Bäuerinnen der Milchstraße

So heißt ein Netz von Fahrradroutenen bei Stade, das durch feuchte Wiesen und Moore führt – vorbei an Bauernhöfen und Knicks. Auf manchen gibt es Kaffee und Kuchen und eine Besichtigung. Wie es sich dort lebt, erzählen drei Frauen vom Lande

Protokolle GERNOT KNÖDLER

Die Kfz-Mechanikerin

Ich bin durch meinen Mann zur Landwirtschaft gekommen. Als wir uns im Schützenverein kennen lernten, wusste ich nicht, dass er Landwirt ist. Ich wollte schon als Kind immer einen Bauernhof. 18 Jahre sind wir verheiratet. Zwei Jahre vor der Hochzeit habe ich mit Melken angefangen. Ich habe dann bei der Ernte geholfen und bin mit dem Trecker gefahren. So wurde das immer mehr. Ich bin ein praktisch begabter Mensch und mag Tiere sehr gerne, obwohl ich zu Anfang ziemlich viel Respekt vor den Kühen hatte. Dass ich nicht vom Bauernhof kam, war kein Problem. Ich habe Kfz-Mechaniker gelernt. Von daher kenne ich das mit dem Dreck und Geruch.

Am Anfang haben wir immer noch dadurch, dass meine Schwiegereltern mitarbeiteten, jedes zweite Wochenende einen Tag frei und konnten in Urlaub fahren. Das geht heute auch wieder so, weil zwei unserer Kinder soweit sind, dass sie uns helfen können. Manchmal denk ich: Mensch, die anderen können noch im Bett bleiben und Du musst schon wieder hoch. Am Wochenende hatten wir eine Feier und waren erst um halb Drei zu Hause und um halb Fünf klingelt dann der Wecker.

Wir haben ja einen Milchbetrieb und die Kühe machen keine Pause. Morgens und abends müssen die gemolken werden, komme was da wolle. Krank werden ist schwierig. Solange wie es geht, wird sich da hingeschleppt. Wenn es wirklich nicht mehr geht – ein Mann hatte neulich einen Bänderriss – krieg‘ ich einen Betriebshelfer.

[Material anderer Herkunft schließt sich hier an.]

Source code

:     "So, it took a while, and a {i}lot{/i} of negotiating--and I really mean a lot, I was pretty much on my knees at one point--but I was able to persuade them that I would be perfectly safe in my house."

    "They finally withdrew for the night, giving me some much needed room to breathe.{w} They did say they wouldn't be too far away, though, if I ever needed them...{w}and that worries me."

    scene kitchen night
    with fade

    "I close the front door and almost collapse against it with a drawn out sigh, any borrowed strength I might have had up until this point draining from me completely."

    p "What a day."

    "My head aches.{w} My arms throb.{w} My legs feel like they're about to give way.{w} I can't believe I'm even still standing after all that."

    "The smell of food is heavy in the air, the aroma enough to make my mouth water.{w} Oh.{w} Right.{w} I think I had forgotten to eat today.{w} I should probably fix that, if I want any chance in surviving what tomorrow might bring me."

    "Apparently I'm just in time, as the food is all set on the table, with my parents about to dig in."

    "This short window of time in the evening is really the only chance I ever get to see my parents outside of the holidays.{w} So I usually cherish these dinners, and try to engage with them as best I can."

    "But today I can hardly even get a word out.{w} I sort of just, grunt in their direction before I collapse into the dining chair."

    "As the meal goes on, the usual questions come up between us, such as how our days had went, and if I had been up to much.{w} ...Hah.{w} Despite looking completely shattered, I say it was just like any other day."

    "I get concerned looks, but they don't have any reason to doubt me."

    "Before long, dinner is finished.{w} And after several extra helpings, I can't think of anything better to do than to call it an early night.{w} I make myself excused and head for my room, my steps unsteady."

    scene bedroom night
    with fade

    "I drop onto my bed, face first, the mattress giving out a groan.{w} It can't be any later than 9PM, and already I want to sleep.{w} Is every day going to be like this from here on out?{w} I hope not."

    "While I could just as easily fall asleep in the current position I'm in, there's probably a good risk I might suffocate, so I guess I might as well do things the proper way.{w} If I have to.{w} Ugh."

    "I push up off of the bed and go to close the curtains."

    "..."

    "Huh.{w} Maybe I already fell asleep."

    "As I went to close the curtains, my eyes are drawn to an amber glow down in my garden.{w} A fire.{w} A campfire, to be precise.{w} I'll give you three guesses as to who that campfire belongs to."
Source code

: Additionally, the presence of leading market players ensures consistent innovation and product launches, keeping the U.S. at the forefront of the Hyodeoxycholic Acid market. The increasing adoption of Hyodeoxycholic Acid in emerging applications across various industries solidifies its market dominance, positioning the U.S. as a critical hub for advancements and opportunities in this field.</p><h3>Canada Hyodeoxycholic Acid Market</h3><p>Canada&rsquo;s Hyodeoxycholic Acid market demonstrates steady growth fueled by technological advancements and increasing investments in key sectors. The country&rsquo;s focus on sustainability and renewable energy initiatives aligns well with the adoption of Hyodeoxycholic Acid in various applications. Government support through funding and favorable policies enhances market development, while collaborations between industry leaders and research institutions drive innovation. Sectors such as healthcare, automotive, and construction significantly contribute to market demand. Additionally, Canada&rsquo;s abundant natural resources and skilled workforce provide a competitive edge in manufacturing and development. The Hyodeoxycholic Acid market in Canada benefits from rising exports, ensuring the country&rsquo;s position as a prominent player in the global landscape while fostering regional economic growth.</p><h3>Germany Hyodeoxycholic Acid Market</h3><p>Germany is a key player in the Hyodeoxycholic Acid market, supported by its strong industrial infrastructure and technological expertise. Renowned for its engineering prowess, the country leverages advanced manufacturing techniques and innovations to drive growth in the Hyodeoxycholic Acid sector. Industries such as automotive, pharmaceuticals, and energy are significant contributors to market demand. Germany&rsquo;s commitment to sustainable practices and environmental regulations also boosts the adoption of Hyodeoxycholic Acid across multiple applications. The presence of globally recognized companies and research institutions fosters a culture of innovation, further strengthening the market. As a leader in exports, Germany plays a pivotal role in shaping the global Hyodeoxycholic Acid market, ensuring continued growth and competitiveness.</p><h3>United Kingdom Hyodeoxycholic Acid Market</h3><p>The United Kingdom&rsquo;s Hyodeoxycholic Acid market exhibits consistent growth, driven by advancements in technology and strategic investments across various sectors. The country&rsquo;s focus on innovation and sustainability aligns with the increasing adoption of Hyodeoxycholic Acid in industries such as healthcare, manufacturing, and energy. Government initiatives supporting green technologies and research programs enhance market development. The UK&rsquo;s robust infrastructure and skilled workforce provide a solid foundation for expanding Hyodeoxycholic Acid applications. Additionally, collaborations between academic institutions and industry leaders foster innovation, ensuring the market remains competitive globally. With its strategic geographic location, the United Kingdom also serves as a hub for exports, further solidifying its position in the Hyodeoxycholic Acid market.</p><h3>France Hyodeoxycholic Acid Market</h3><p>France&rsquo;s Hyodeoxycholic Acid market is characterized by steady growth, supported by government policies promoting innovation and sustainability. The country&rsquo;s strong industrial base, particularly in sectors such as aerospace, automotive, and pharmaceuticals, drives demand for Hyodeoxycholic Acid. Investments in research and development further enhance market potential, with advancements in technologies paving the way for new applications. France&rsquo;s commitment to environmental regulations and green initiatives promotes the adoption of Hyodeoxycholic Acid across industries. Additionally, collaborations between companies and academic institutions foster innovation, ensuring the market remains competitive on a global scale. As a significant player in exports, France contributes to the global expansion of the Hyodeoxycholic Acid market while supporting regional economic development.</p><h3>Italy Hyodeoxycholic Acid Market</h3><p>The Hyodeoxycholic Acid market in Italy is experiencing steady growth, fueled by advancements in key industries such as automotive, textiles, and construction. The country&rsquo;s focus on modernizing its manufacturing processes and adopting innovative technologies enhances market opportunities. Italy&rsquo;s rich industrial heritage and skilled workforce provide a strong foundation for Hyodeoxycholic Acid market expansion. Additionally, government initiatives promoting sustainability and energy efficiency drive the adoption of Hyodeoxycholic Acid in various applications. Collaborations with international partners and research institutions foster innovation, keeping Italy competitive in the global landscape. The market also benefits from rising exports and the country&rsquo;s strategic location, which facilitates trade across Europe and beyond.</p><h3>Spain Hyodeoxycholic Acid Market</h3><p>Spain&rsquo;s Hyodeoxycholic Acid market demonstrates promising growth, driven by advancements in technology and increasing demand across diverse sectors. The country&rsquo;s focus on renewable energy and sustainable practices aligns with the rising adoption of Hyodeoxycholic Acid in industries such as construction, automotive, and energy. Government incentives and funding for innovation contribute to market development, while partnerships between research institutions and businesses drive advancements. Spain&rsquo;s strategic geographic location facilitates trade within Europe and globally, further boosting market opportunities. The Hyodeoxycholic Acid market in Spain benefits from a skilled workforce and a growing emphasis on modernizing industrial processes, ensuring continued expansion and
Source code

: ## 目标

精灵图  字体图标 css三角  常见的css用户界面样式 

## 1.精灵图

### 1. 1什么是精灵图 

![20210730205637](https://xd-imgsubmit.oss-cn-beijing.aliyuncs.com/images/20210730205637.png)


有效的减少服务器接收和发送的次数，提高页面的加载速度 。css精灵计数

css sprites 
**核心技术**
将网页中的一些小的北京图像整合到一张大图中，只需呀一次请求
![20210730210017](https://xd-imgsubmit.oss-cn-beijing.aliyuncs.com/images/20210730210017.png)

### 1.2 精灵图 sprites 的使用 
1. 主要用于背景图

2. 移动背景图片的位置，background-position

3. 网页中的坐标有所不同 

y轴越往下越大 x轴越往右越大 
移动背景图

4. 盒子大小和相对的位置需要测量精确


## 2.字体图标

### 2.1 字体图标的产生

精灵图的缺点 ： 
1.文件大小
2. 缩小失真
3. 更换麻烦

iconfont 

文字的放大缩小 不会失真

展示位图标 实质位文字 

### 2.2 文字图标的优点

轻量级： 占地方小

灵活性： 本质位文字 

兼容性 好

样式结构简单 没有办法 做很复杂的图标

Ich hab schon mal zu meinem Mann gesagt, wir könnten ja einen Biohof machen, aber dann kriegt man so viele Auflagen. Heute müssen wir ohnehin wesentlich mehr Papierkram machen als früher. Wir könnten fast ne Bürokraft einstellen. Für jede Kuh müssen wir einen Pass führen, wo drin steht, welche Medikamente sie bekommen hat. Es muss alles per Internet angemeldet, abgemeldet und umgemeldet werden. Dazu kommen die ganzen Hygienevorschriften. Früher wurde die Milch in Kübel abgefüllt, an die Straße gestellt und gut war. Heute muss die auf soundsoviel Grad runtergekühlt sein, damit da bloß keine Keime reinkommen. Früher sind die Menschen auch nicht kränker gewesen, das sind sie eher heute.Angela Petersen, Drochtersen

Die Jägerin

Meine Eltern haben auf einem Versuchsgut gearbeitet. So bin ich zur Landwirtschaft gekommen. Ich hab die Ausbildung gemacht – allerdings in einem Schweinebetrieb – und hab‘ auch Landwirtschaft studiert. Zu den Kühen hat man mehr Kontakt, weil man sie melkt. Ein Ferkel nimmt man zwar mal auf den Arm aber ne Sau fasst man eigentlich nicht an.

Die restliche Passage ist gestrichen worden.